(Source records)
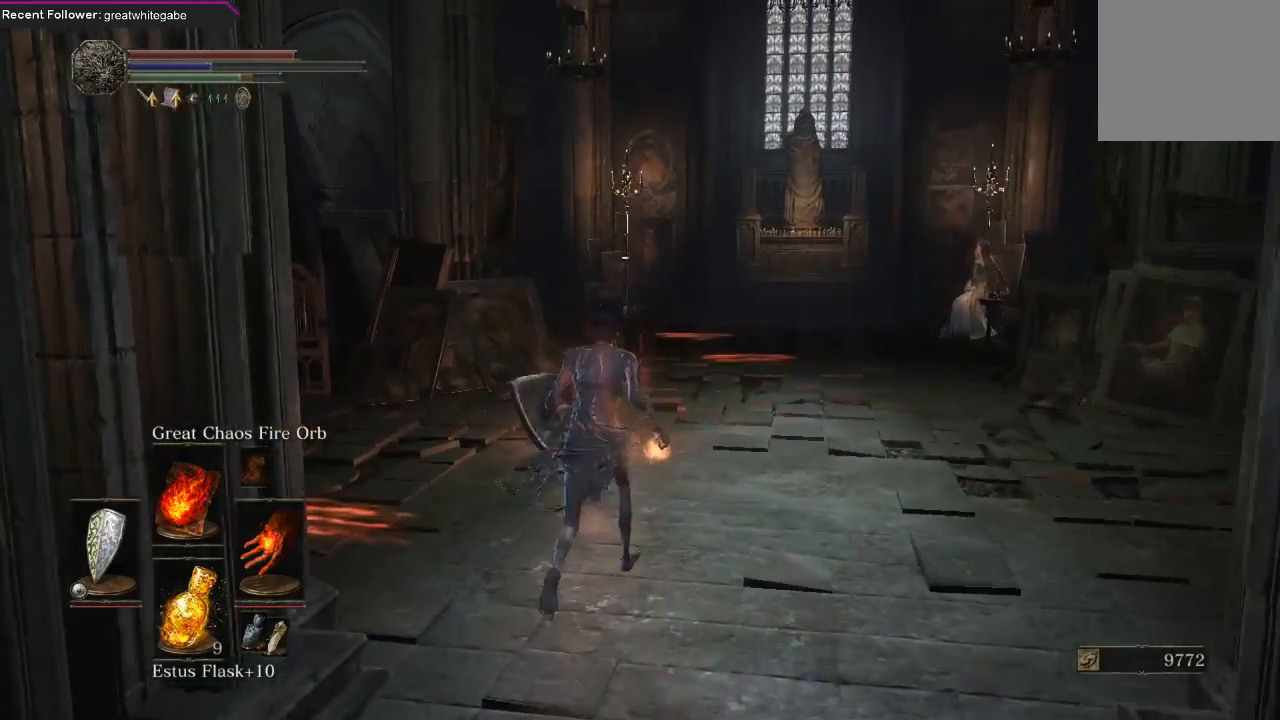
{"buttons": [], "left_stick": "up", "right_stick": "center", "events": []}
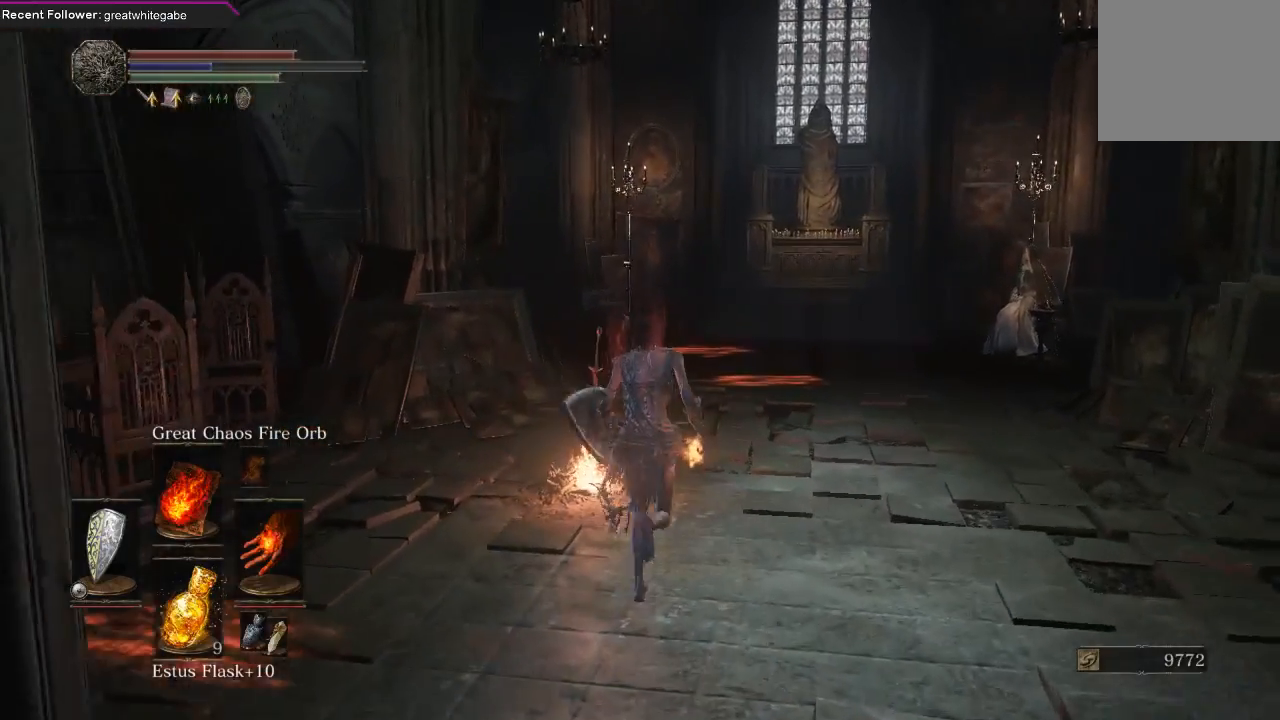
{"buttons": ["A"], "left_stick": "up", "right_stick": "center", "events": [[267, "A", "down"], [367, "A", "up"], [433, "A", "down"]]}
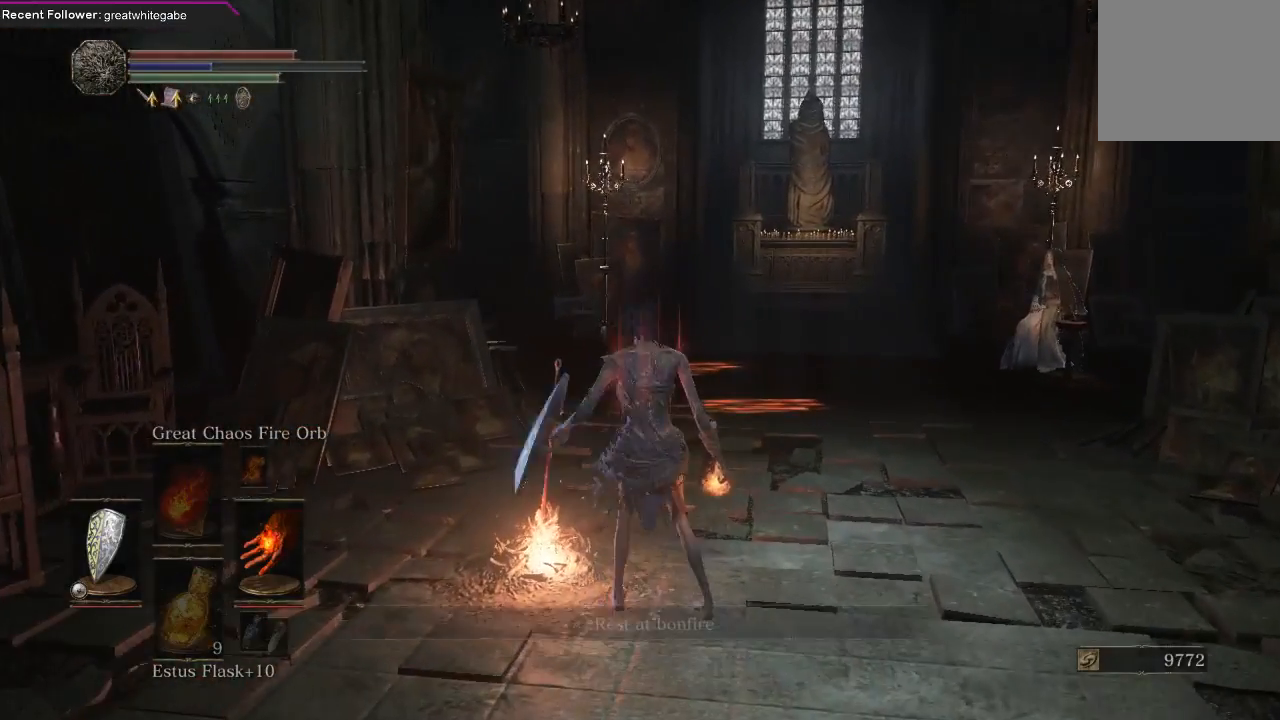
{"buttons": [], "left_stick": "center", "right_stick": "center", "events": [[67, "A", "up"], [133, "A", "down"], [200, "A", "up"], [233, "left_stick", "center"]]}
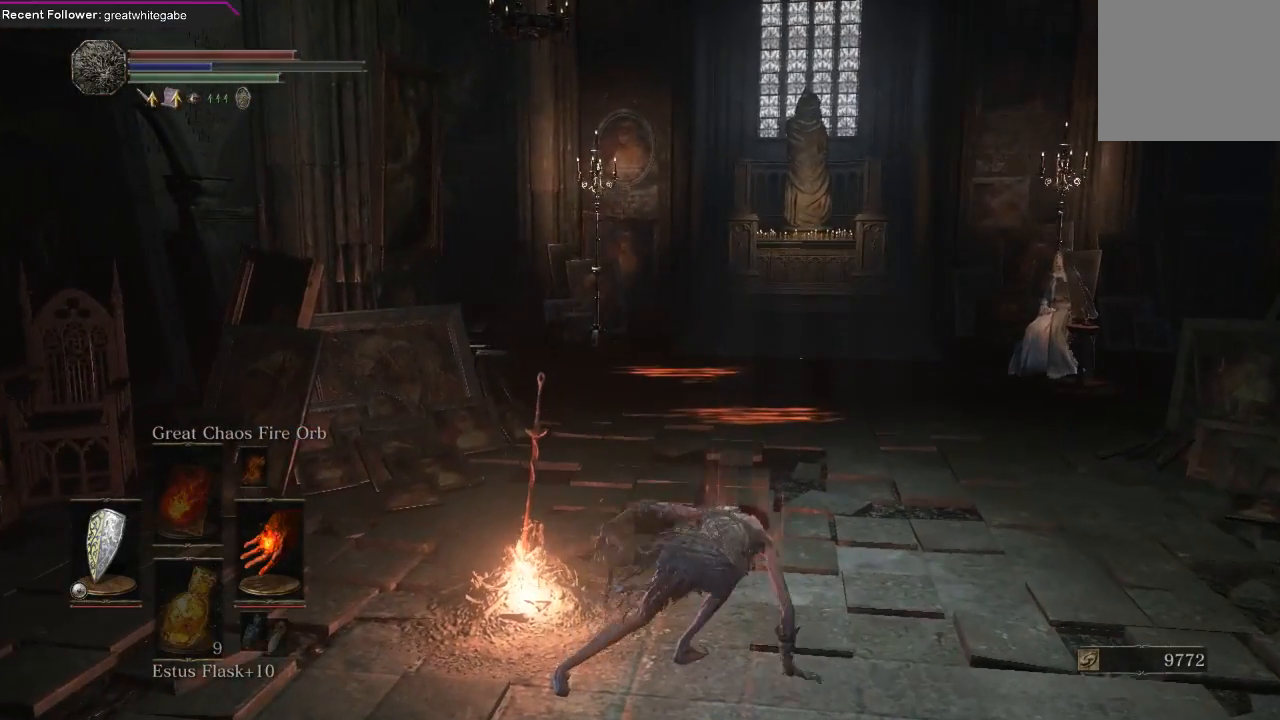
{"buttons": [], "left_stick": "center", "right_stick": "center", "events": []}
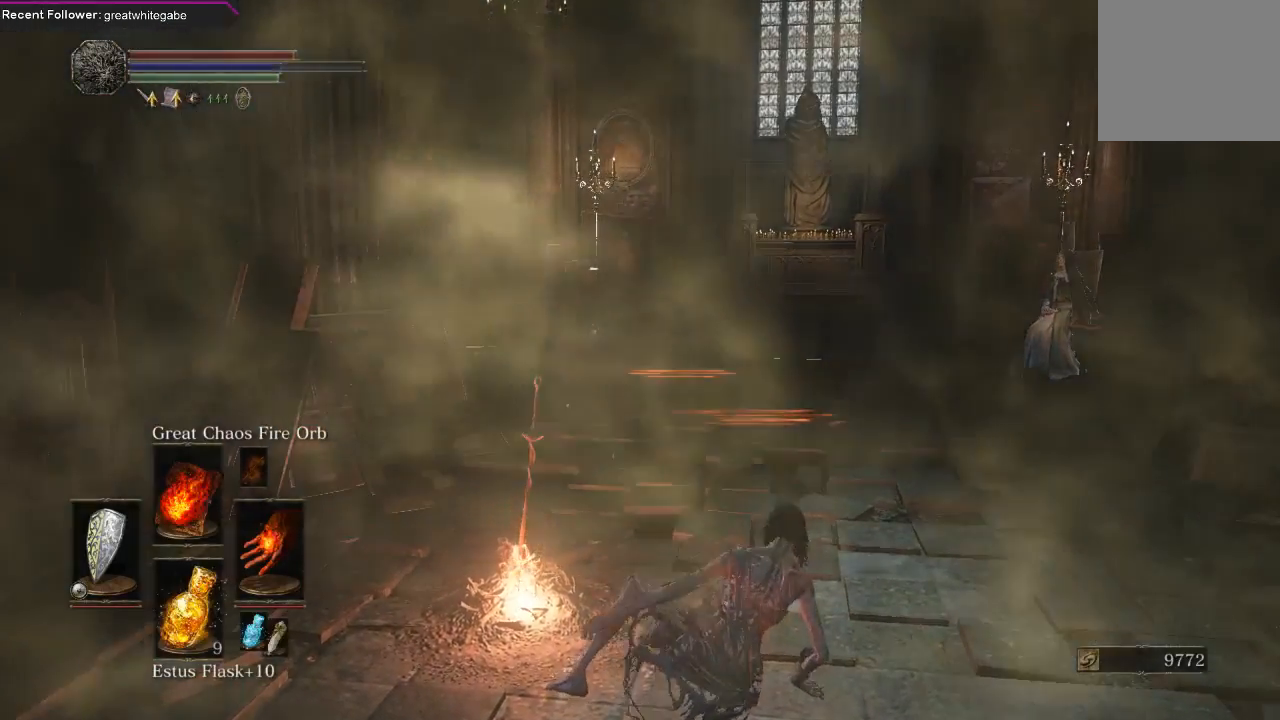
{"buttons": [], "left_stick": "center", "right_stick": "center", "events": []}
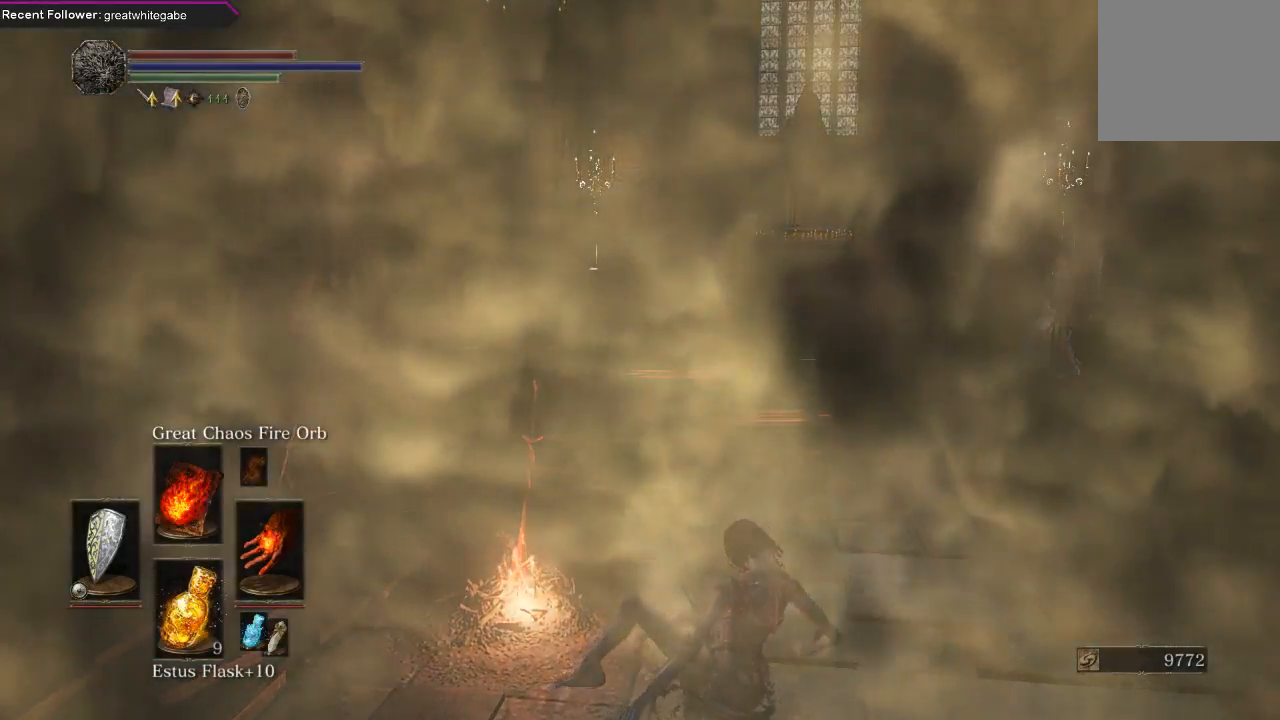
{"buttons": [], "left_stick": "center", "right_stick": "center", "events": []}
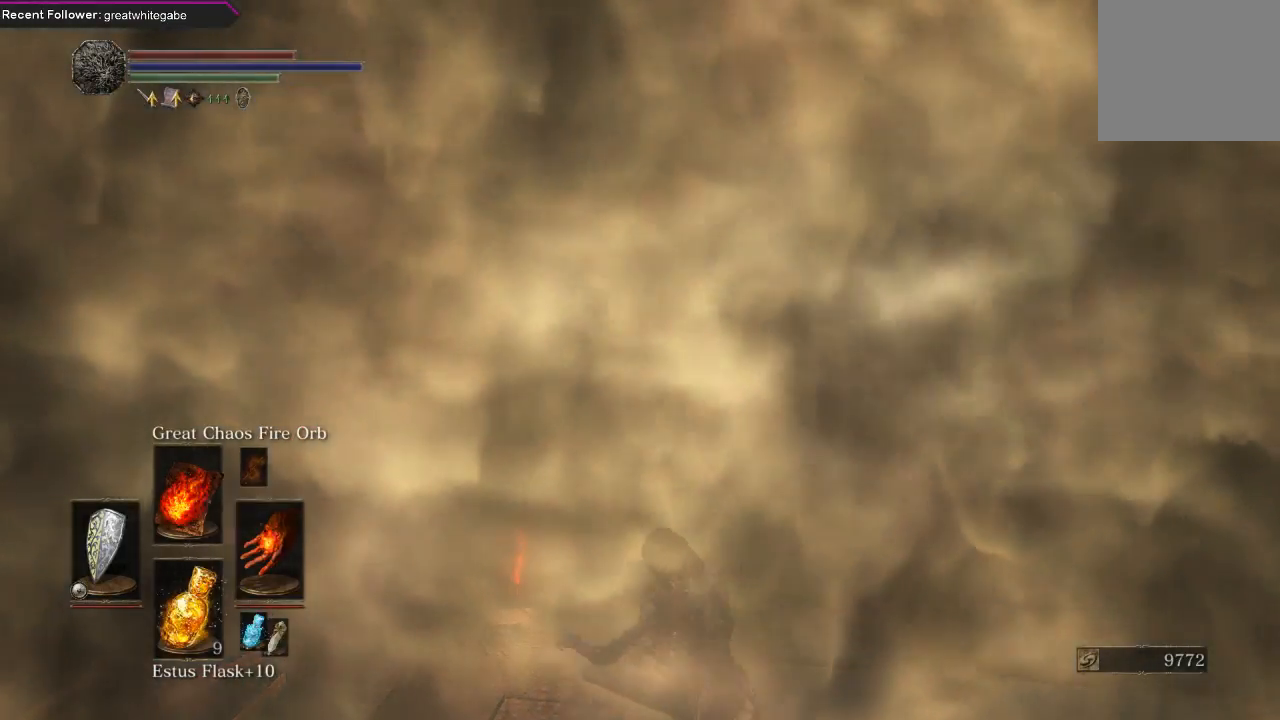
{"buttons": [], "left_stick": "up", "right_stick": "center", "events": [[367, "left_stick", "up"]]}
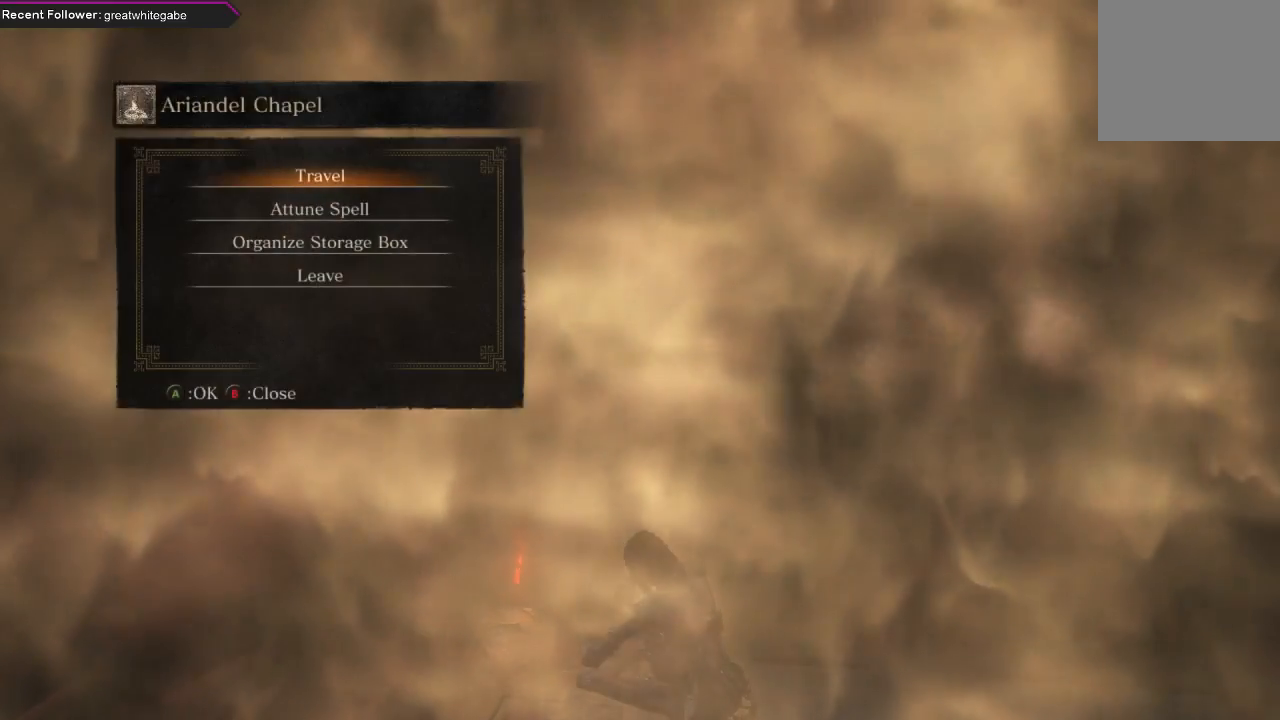
{"buttons": ["B"], "left_stick": "center", "right_stick": "center", "events": [[267, "left_stick", "center"], [467, "B", "down"]]}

▶ Exercise
Please output each line above exactly and omit all images.

▶ Answer section
{"buttons": [], "left_stick": "up", "right_stick": "center", "events": []}
{"buttons": ["A"], "left_stick": "up", "right_stick": "center", "events": [[267, "A", "down"], [367, "A", "up"], [433, "A", "down"]]}
{"buttons": [], "left_stick": "center", "right_stick": "center", "events": [[67, "A", "up"], [133, "A", "down"], [200, "A", "up"], [233, "left_stick", "center"]]}
{"buttons": [], "left_stick": "center", "right_stick": "center", "events": []}
{"buttons": [], "left_stick": "center", "right_stick": "center", "events": []}
{"buttons": [], "left_stick": "center", "right_stick": "center", "events": []}
{"buttons": [], "left_stick": "up", "right_stick": "center", "events": [[367, "left_stick", "up"]]}
{"buttons": ["B"], "left_stick": "center", "right_stick": "center", "events": [[267, "left_stick", "center"], [467, "B", "down"]]}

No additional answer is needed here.